Department of Psychiatry, Sunnybrook Health Sciences Centre, Toronto, Canada; Department of Psychiatry, University of Toronto, Toronto, Canada.
Department of Psychiatry, Sunnybrook Health Sciences Centre, Toronto, Canada; Athabasca University, Athabasca, Alberta, Canada.
J Affect Disord. 2018 Dec 1;241:103-109. doi: 10.1016/j.jad.2018.07.073. Epub 2018 Jul 29.
Ketamine is known to rapidly reduce depressive symptoms and suicidal ideation (SI) in patients with major depressive disorder (MDD), but evidence is limited for its acceptability and effectiveness in "real-world" settings. This case series examines serial ketamine infusions in reducing SI and depression scores in adults with MDD admitted to a tertiary care hospital.
Five inpatients with MDD and SI admitted to hospital in Toronto, Canada received six infusions of 0.5 mg/kg intravenous (IV) ketamine (n = 5) over approximately 12 days, in addition to treatment-as-usual. Suicide and depression rating scores (Scale for Suicidal Ideation, SSI; Montgomery-Åsberg Depression Rating Scale, MADRS) were obtained at baseline, on treatment days, on days 14 and 42 (primary endpoint).
All patients experienced benefit with ketamine. SSI scores diminished by 84% from 14.0 ± 4.5 at baseline to 2.2 ± 2.5 at study endpoint. MADRS scores diminished by 47% from 42.2 ± 5.3 at baseline to 22.4 ± 8.0. Two patients withdrew from the study, one to initiate electroconvulsive therapy and one due to an adverse event (dissociative effects) during the ketamine infusion.
The major limitation of this study is the small sample size.
These preliminary pilot data are promising with a greater than two-fold reduction in SI following ketamine infusions. They demonstrate that six serial ketamine infusions may be safe and feasible. These findings support the need for large scale randomized controlled trials to confirm the efficacy of serial ketamine for treatment of SI in "real-world" settings.
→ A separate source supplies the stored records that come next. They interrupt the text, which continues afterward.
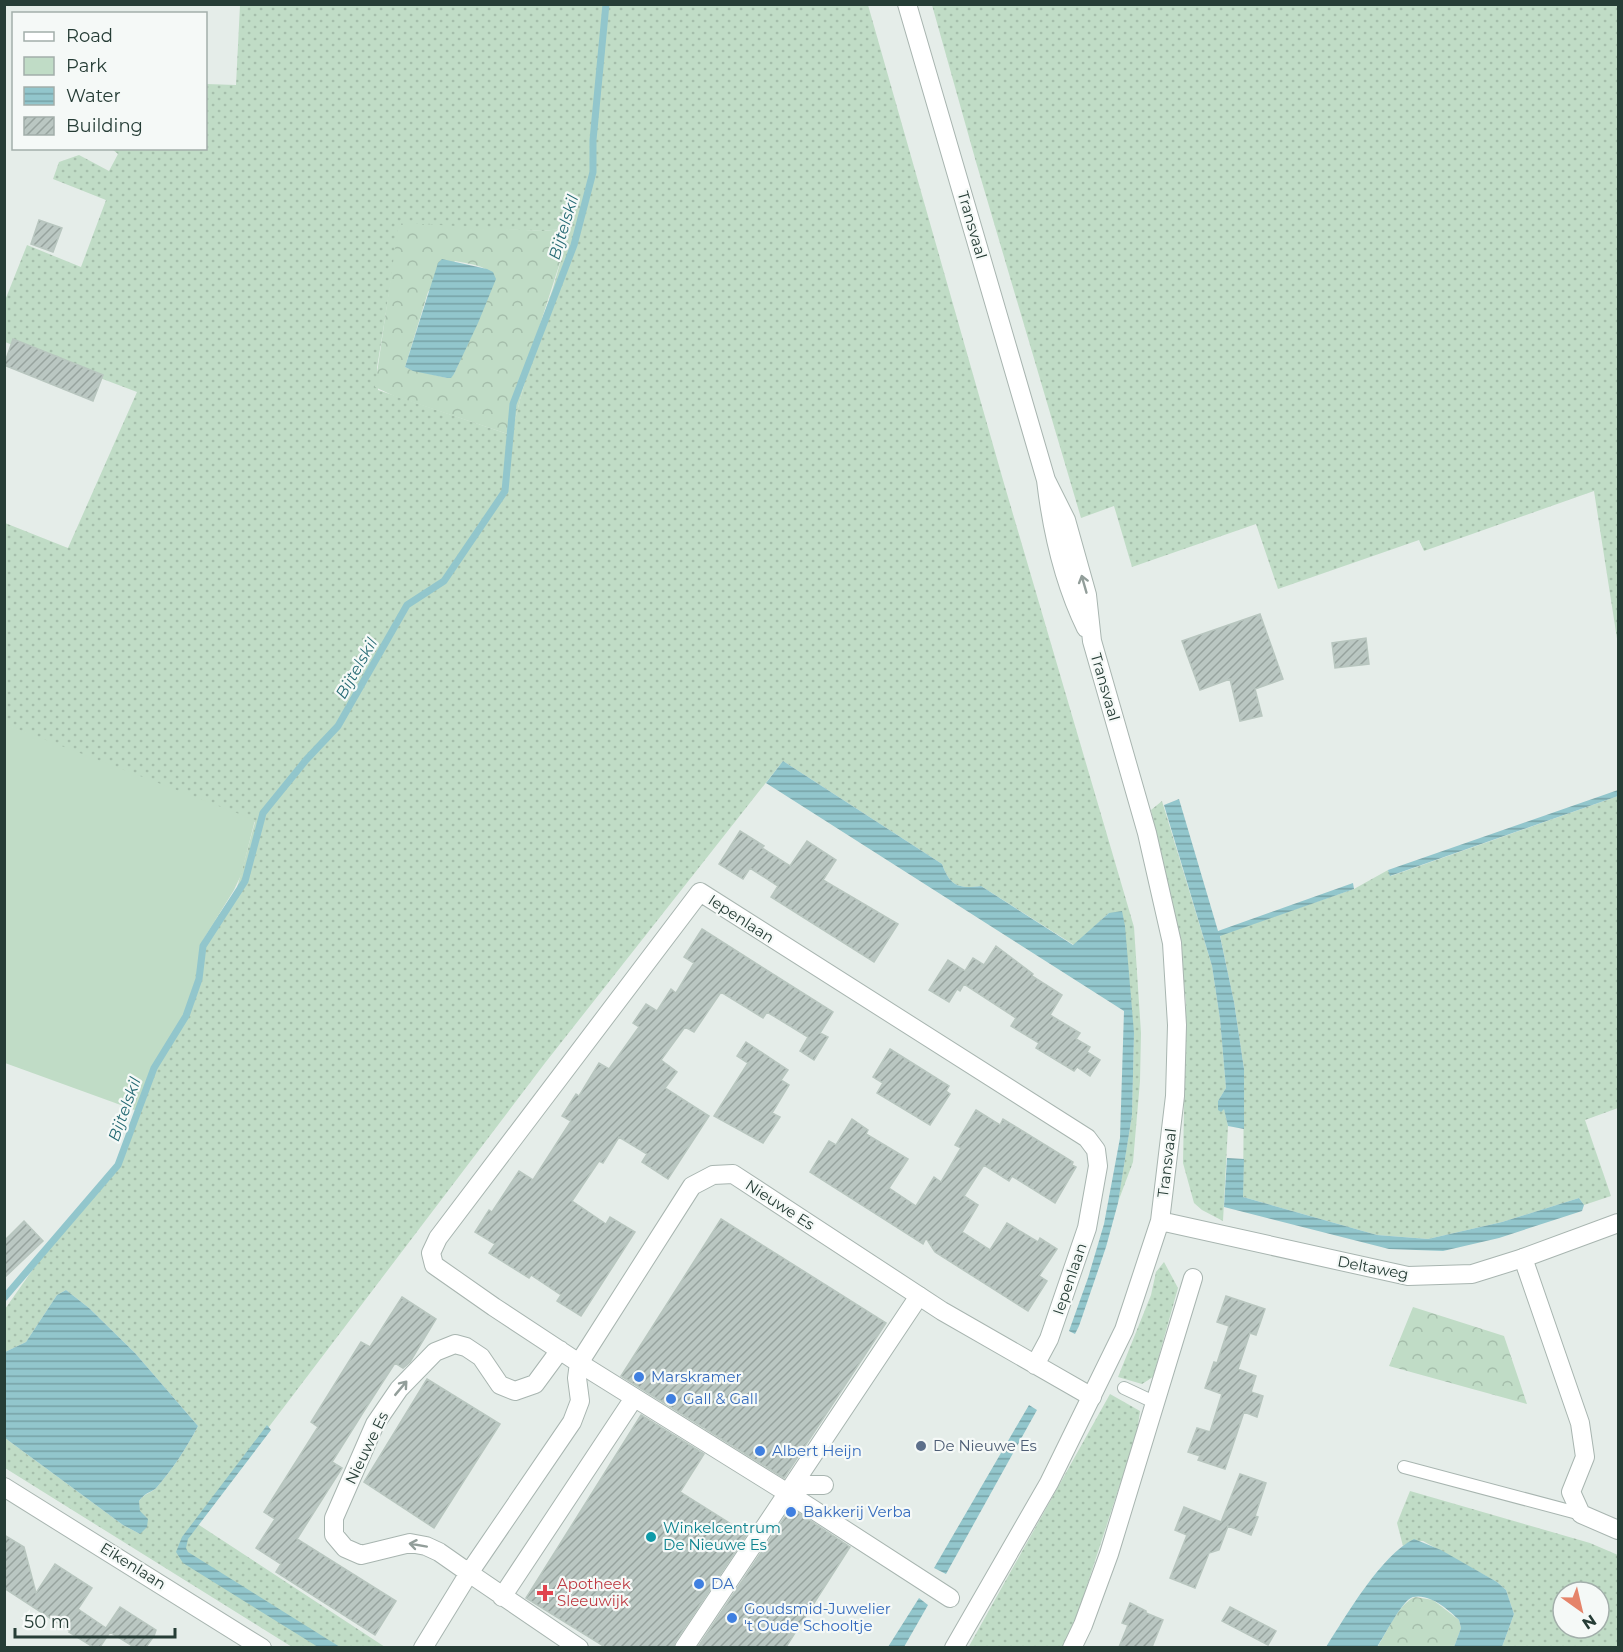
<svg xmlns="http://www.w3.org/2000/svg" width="1623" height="1652" font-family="Montserrat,sans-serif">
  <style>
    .grass { fill: url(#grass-dots); fill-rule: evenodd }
    .forest { fill: url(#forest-crowns); fill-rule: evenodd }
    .green { fill: #c0dcc6 }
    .water { fill: url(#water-rules) }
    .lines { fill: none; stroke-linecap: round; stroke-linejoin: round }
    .stream { stroke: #92c6cc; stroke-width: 7 }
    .building { fill: url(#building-hatch); stroke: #b8c6bf; stroke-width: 1.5 }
    .service-casing { stroke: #a8b5b0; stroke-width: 14 }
    .pedestrian-casing { stroke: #a8b5b0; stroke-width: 20 }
    .minor-casing { stroke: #a8b5b0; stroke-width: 20 }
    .tertiary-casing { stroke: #a8b5b0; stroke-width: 20 }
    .service { stroke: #fff; stroke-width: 12 }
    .pedestrian { stroke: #fff; stroke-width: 18 }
    .minor { stroke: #fff; stroke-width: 18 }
    .tertiary { stroke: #fff; stroke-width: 18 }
    .oneway { stroke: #929e9a }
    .shop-dot { fill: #3f7fe0; stroke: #f5f9f7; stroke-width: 2 }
    .service-dot { fill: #5c6f8a; stroke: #f5f9f7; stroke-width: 2 }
    .culture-dot { fill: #0f9aa8; stroke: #f5f9f7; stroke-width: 2 }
    .health-dot { fill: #e0444e; stroke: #f5f9f7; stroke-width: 2 }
    .labels { text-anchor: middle; stroke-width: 4.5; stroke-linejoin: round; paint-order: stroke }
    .street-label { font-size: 15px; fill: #263d36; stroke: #f5f9f7 }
    .shop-label { font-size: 15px; fill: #366cbe; stroke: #f5f9f7; text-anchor: start }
    .service-label { font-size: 15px; fill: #4e5e75; stroke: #f5f9f7; text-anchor: start }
    .culture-label { font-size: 15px; fill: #0d838f; stroke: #f5f9f7; text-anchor: start }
    .health-label { font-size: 15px; fill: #be3a42; stroke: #f5f9f7; text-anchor: start }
    .water-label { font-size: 16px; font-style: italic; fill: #256a74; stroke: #f5f9f7 }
  </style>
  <defs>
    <pattern id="grass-dots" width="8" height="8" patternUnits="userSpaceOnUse" patternTransform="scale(1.5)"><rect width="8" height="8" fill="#c0dcc6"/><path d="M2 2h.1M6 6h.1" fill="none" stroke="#a5beab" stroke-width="1.8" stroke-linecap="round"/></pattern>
    <pattern id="forest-crowns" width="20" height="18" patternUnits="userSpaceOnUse" patternTransform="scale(1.5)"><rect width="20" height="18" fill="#c0dcc6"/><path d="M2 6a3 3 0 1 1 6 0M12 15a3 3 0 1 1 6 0" fill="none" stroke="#a5beab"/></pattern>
    <pattern id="water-rules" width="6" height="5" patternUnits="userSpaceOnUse" patternTransform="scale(1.5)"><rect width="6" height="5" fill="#92c6cc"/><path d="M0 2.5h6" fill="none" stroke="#77a2a6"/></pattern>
    <pattern id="building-hatch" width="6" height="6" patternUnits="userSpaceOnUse" patternTransform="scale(1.5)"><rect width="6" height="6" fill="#bac7c2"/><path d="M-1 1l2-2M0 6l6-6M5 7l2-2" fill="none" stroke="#97a39e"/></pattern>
  </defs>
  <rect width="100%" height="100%" fill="#e5ede9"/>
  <path class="grass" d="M 240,5 L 868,5 L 1003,480 L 1134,927 L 1141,1033 L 1140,1081 L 1133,1162 L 1118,1202 L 1132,1115 L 1134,1033 L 1109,913 L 1074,945 L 981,886 C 958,889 950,886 942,864 L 783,761 L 545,1063 L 196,1523 L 385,1647 L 292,1647 L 5,1468 L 5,1438 L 123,1525 L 140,1534 L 139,1501 C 146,1492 152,1493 157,1487 C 173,1469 187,1447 198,1426 L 135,1353 L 89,1308 L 66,1290 L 57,1295 L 26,1342 L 5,1352 L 5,1309 L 45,1252 L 105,1184 L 117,1166 L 129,1142 L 161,1051 L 187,1009 L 202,943 L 212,925 L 237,888 L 255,822 L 5,725 L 5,523 L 68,548 L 137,392 L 5,342 L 4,303 L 27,245 L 81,267 L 106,200 L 53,179 L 59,162 L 79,155 L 109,171 L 118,154 L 112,149 L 206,148 L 206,84 L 236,85 ZM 400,225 L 543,231 L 570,228 L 553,288 L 538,331 L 511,435 L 378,390 L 377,368 Z
    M 932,5 L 1618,5 L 1618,645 L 1594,491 L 1424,551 L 1419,540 L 1278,589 L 1256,524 L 1132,567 L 1114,506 L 1081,518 L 976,162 Z
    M 1618,796 L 1618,1108 L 1585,1120 L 1611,1196 L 1584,1205 L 1579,1198 L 1502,1222 L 1428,1239 L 1377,1235 L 1243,1197 L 1244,1069 L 1234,1002 L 1220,935 L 1354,889 L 1388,870 L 1391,876 Z
    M 1162,801 L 1212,966 L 1220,1019 L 1226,1088 L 1218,1101 L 1224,1108 L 1228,1126 L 1223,1221 L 1202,1210 L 1194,1203 L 1183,1163 L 1186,1002 L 1180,944 L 1151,810 Z
    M 1164,1262 L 1178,1288 L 1153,1377 L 1142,1384 L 1118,1377 L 1151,1295 L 1156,1272 Z
    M 1110,1394 L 1140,1411 L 1137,1432 L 1068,1644 L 1066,1647 L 968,1648 Z
    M 1410,1491 L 1590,1543 L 1618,1555 L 1618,1647 L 1502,1647 L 1514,1614 L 1506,1590 L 1497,1582 L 1423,1541 L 1411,1541 L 1403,1546 L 1397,1523 ZM 1563,1592 L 1599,1592 L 1599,1628 L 1563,1628 Z"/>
  <path class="forest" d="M 404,223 L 543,231 L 571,228 L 538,331 L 511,435 L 394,396 L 375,387 L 398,228 L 400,224 ZM 455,261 C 468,264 490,265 495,279 L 454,374 L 447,378 L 409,369 L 405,367 L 428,292 Z
    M 1413,1307 L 1504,1336 L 1527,1404 L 1389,1366 Z
    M 1415,1597 L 1433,1600 L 1459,1620 L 1461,1628 L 1454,1647 L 1377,1648 C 1387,1632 1398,1604 1415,1597 Z"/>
  <path class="green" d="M 4,724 L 255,820 L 241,875 L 234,890 L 203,940 L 192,992 L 184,1014 L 156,1061 L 140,1112 L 5,1063 Z"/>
  <path class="water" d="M 442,259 L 487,269 L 493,272 L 496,279 L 478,323 L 454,374 L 451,378 L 447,378 L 413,371 L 405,367 L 438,263 Z
    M 783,761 L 942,864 C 950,886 958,889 981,886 L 1073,945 L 1109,913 L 1122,911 L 1125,926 L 1134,1033 L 1132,1115 L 1118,1203 L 1106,1247 L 1079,1326 L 1075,1334 L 1069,1331 L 1088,1278 L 1104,1224 L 1120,1138 L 1124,1011 L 766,783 Z
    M 1618,790 L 1618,796 L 1390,876 L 1388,870 Z
    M 1179,799 L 1218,931 L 1353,883 L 1354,889 L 1220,936 L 1234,1002 L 1244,1069 L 1244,1129 L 1228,1126 L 1224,1109 L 1221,1112 L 1218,1110 L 1218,1101 L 1226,1088 L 1220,1019 L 1212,966 L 1164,805 Z
    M 1227,1158 L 1244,1159 L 1243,1197 L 1377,1235 L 1428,1239 L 1502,1222 L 1579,1198 L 1584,1205 L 1582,1211 L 1499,1238 L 1443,1251 L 1389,1249 L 1224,1207 Z
    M 66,1290 L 89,1308 L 135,1353 L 198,1426 C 187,1447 173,1469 157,1487 C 152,1493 146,1491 139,1501 L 140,1511 L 148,1519 L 147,1527 L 140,1534 L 123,1525 L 5,1438 L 5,1352 L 26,1342 L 57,1295 Z
    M 1029,1405 L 1037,1410 L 946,1574 L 934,1568 Z
    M 267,1425 L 271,1430 L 188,1539 L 186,1548 L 188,1552 L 340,1647 L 318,1647 L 183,1563 L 176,1552 L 182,1537 Z
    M 1414,1539 L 1441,1550 L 1497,1582 L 1506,1590 L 1514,1614 L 1502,1647 L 1454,1647 L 1461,1628 L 1459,1620 C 1449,1610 1430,1593 1413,1597 C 1402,1600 1384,1637 1377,1647 L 1326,1647 C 1346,1616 1381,1555 1414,1539 Z
    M 919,1598 L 928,1605 L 904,1647 L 888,1647 Z"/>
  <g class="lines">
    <path class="stream" d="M 4,1298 L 118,1165 L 154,1068 L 186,1016 L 199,979 L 203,946 L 245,881 L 263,813 L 306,760 L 338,726 L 407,605 L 444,581 L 505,491 L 513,404 L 574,245 L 593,172 L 593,140 L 606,4"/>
  </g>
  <path class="building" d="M 39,220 L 62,228 L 53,252 L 31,244 Z
    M 13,339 L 103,375 L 93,401 L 4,365 Z
    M 1260,614 L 1283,679 L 1255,689 L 1262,716 L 1240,721 L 1230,679 L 1200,690 L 1182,641 Z
    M 1366,638 L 1369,664 L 1335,668 L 1332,643 Z
    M 740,831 L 764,846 L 762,848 L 790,866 L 807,841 L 836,860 L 823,880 L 898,924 L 874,962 L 771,897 L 778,886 L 750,868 L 743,879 L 719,864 Z
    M 702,929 L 833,1012 L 820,1033 L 828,1037 L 814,1060 L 800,1051 L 808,1037 L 767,1012 L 763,1018 L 721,992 L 694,1032 L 685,1027 L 661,1060 L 677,1072 L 665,1088 L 709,1116 L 668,1179 L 642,1162 L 647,1154 L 619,1137 L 603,1163 L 599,1161 L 572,1201 L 606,1224 L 610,1217 L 635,1232 L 581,1316 L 557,1301 L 561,1295 L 531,1275 L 529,1278 L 489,1253 L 495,1244 L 475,1232 L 489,1210 L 492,1212 L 519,1171 L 533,1180 L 571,1121 L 562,1116 L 576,1094 L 579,1096 L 599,1063 L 609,1069 L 639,1027 L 633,1023 L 646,1004 L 657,1011 L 671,989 L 676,993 L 694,963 L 684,957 Z
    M 996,946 L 1033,974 L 1032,976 L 1062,995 L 1050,1015 L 1080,1033 L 1076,1039 L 1090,1047 L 1087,1052 L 1100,1060 L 1090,1076 L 1077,1067 L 1074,1071 L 1036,1048 L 1039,1043 L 1011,1026 L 1016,1018 L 964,984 L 960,991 L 957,989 L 949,1002 L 929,990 L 948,960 L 965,971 L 973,958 L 984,965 Z
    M 746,1042 L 788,1070 L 781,1080 L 789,1085 L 772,1113 L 780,1117 L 763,1143 L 714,1116 L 748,1063 L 737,1056 Z
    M 890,1049 L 949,1086 L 946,1091 L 950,1094 L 930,1125 L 877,1093 L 883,1083 L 873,1077 Z
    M 976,1110 L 1000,1125 L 1003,1119 L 1073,1162 L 1072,1165 L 1076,1167 L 1055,1203 L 1012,1176 L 1009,1181 L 984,1165 L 964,1196 L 978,1205 L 962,1232 L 990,1250 L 1007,1223 L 1038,1242 L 1040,1238 L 1057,1249 L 1039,1276 L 1047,1281 L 1028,1311 L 935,1252 L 926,1238 L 923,1244 L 810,1172 L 829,1141 L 836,1145 L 852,1119 L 868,1130 L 866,1134 L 908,1159 L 889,1188 L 916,1206 L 934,1177 L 941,1182 L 961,1148 L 955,1145 Z
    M 721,1219 L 886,1323 L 784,1478 L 621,1376 Z
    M 24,1221 L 43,1241 L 4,1278 L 4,1241 Z
    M 1226,1296 L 1265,1309 L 1256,1335 L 1250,1333 L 1238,1369 L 1256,1376 L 1251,1392 L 1263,1396 L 1257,1417 L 1244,1412 L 1225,1469 L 1198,1460 L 1200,1456 L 1188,1452 L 1197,1428 L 1210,1432 L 1222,1394 L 1205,1388 L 1214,1362 L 1217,1363 L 1229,1326 L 1217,1322 Z
    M 402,1297 L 436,1319 L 410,1362 L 403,1368 L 395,1363 L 364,1411 L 332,1462 L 342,1468 L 297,1539 L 396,1601 L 375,1635 L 276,1572 L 281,1564 L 256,1548 L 275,1519 L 264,1512 L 318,1427 L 311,1422 L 361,1342 L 370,1347 Z
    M 427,1379 L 500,1424 L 434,1528 L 364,1482 Z
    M 641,1415 L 704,1454 L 680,1492 L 747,1534 L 675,1642 L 673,1647 L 605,1647 L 526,1598 Z
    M 1240,1474 L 1266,1483 L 1255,1516 L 1258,1517 L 1251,1535 L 1228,1526 L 1219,1550 L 1209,1553 L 1195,1588 L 1170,1578 L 1187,1535 L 1175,1530 L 1184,1507 L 1221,1522 Z
    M 791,1508 L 850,1547 L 786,1647 L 698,1647 Z
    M 4,1535 L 24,1547 L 36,1593 L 55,1564 L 92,1588 L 78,1609 L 106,1628 L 120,1607 L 156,1630 L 154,1636 L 146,1647 L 134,1647 L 110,1632 L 100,1647 L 93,1647 L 69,1632 L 70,1631 L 4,1588 Z
    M 1130,1603 L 1146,1611 L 1146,1613 L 1163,1620 L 1152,1647 L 1119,1647 L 1128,1625 L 1122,1623 Z
    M 1230,1607 L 1276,1631 L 1268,1645 L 1222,1621 Z"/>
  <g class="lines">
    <g class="service-casing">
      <path id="service" d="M 1124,1388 L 1156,1403
        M 1404,1467 L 1581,1514"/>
    </g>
    <g class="pedestrian-casing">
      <path id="pedestrian" d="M 579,1363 L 786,1492 L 950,1598
        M 786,1492 L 805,1485 L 824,1485
        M 469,1573 L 579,1648
        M 502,1597 L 634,1398
        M 684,1648 L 919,1296"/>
    </g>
    <g class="minor-casing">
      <path id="minor" d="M 1523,1258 L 1580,1423 L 1585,1457 L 1571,1492 L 1581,1514 L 1618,1530
        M 579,1363 L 494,1307 L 434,1265 L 431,1253 L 438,1238 L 700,892 L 1087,1138 L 1096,1150 L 1098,1166 L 1087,1228 L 1049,1339 L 1035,1365
        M 4,1487 L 262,1648
        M 469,1573 L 439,1552 L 426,1546 L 410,1543 L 361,1555 L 345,1548 L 334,1535 L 334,1518 L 375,1424 L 399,1389 L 435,1352 L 455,1344 L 466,1347 L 481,1357 L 500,1385 L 515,1391 L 535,1384 L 560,1350
        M 423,1648 L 469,1573 L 572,1422 L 580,1401 L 577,1378 L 579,1363 L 692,1186 L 713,1175 L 733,1174 L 942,1311 L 1092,1397
        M 1072,1648 L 1083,1625 L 1109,1554 L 1193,1278"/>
    </g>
    <g class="tertiary-casing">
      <path id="tertiary" d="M 907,4 L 1046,480 C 1052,531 1063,581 1086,628
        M 1160,1221 L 1408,1276 L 1472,1274 L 1523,1258 L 1618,1223
        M 954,1648 L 1049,1483 L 1124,1330 L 1160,1221 L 1175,1096 L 1177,1025 L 1172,943 L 1147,833 L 1092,641 L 1087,595 L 1066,520 L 1046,480"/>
    </g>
    <use href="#service" class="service"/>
    <use href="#pedestrian" class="pedestrian"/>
    <use href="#minor" class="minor"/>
    <use href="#tertiary" class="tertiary"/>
  </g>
  <defs><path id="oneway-shaft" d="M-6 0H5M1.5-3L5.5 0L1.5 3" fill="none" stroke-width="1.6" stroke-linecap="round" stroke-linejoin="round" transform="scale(1.5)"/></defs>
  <g class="oneway">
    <use href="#oneway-shaft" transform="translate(1084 584) rotate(-106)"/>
    <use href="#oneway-shaft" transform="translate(401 1388) rotate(-50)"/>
    <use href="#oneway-shaft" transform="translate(418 1545) rotate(-170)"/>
  </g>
  <g class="shop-dot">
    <circle cx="639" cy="1377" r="6"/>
    <circle cx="671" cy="1399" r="6"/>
    <circle cx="760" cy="1451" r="6"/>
    <circle cx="791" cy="1512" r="6"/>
    <circle cx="699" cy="1584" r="6"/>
    <circle cx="732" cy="1618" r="6"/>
  </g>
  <circle class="service-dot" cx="921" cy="1446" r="6"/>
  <circle class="culture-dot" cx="651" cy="1537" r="6"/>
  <path class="health-dot" d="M542 1584h6v6h6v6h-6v6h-6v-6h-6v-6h6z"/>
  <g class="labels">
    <g class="street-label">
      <text transform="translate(972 225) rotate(74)" y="5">Transvaal</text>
      <text transform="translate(1105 687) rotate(74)" y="5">Transvaal</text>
      <text transform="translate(741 919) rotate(33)" y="5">Iepenlaan</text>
      <text transform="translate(1167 1163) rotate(-83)" y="5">Transvaal</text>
      <text transform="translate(780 1205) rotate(33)" y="5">Nieuwe Es</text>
      <text transform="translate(1373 1268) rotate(11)" y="5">Deltaweg</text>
      <text transform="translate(1070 1279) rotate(-71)" y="5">Iepenlaan</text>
      <text transform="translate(367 1448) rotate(-64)" y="5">Nieuwe Es</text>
      <text transform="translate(133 1566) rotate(32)" y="5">Eikenlaan</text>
    </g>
    <g class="shop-label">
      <text x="651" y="1382">Marskramer</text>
      <text x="683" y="1404">Gall &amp; Gall</text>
      <text x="772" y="1456">Albert Heijn</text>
      <text x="803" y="1517">Bakkerij Verba</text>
      <text x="711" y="1589">DA</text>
      <text x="744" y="1614">Goudsmid-Juwelier<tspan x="744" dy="17">'t Oude Schooltje</tspan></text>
    </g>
    <g class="service-label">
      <text x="933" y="1451">De Nieuwe Es</text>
    </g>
    <g class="culture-label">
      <text x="663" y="1533">Winkelcentrum<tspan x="663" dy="17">De Nieuwe Es</tspan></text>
    </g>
    <g class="health-label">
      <text x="557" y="1589">Apotheek<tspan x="557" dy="17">Sleeuwijk</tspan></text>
    </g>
    <g class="water-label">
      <text transform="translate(563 227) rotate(-73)" y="6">Bijtelskil</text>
      <text transform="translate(356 668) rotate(-60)" y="6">Bijtelskil</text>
      <text transform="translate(124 1109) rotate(-70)" y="6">Bijtelskil</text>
    </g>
  </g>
  <rect width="1623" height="1652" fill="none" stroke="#263d36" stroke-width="12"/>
  <rect x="12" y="12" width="195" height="138" fill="#f5f9f7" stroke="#a2aeaa" stroke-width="1.5"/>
  <rect x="24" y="32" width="30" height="9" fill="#ffffff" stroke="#a2aeaa" stroke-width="1.5"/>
  <text x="66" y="42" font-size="18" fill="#263d36">Road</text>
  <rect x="24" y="57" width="30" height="18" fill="#c0dcc6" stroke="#a2aeaa" stroke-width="1.5"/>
  <text x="66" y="72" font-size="18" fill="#263d36">Park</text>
  <rect x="24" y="87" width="30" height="18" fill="url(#water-rules)" stroke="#a2aeaa" stroke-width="1.5"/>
  <text x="66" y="102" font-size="18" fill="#263d36">Water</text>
  <rect x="24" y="117" width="30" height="18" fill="url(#building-hatch)" stroke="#a2aeaa" stroke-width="1.5"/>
  <text x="66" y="132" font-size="18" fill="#263d36">Building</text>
  <g transform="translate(1581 1610) rotate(146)"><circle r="28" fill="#f5f9f7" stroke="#a2aeaa" stroke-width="1.5"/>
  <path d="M0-4.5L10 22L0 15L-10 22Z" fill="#e5846a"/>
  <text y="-9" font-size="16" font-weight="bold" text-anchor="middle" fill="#263d36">N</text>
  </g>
  <path d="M15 1628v9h160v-9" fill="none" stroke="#263d36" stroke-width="3"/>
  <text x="24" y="1628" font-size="18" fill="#263d36" stroke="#f5f9f7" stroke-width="4.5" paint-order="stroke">50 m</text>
</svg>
氯胺酮已被证实可快速减轻重度抑郁症(MDD)患者的抑郁症状和自杀意念(SI),但在“真实环境”中其接受度和有效性的证据有限。本病例系列研究检查了在多伦多一家三级保健医院住院的 MDD 成人患者中,连续输注氯胺酮对 SI 和抑郁评分的影响。
加拿大多伦多的一家医院收治了 5 名 MDD 合并 SI 的住院患者,他们在 12 天左右的时间内接受了 6 次 0.5mg/kg 静脉(IV)氯胺酮输注(n=5),同时接受常规治疗。在基线时、治疗日、第 14 天和第 42 天(主要终点)采集自杀和抑郁评分(自杀意念量表,SSI;蒙哥马利-阿斯伯格抑郁评定量表,MADRS)。
所有患者均从氯胺酮治疗中获益。SSI 评分从基线时的 14.0±4.5 降至研究终点时的 2.2±2.5,下降了 84%。MADRS 评分从基线时的 42.2±5.3 降至 22.4±8.0,下降了 47%。有 2 名患者退出研究,1 名因在氯胺酮输注期间出现不良事件(分离反应)而退出,1 名因转去接受电抽搐治疗而退出。
本研究的主要局限性是样本量小。
这些初步的试点数据很有希望,氯胺酮输注后 SI 降低了两倍以上。它们表明,连续 6 次输注氯胺酮可能是安全可行的。这些发现支持需要进行大规模随机对照试验,以确认在“真实环境”中连续氯胺酮治疗 SI 的疗效。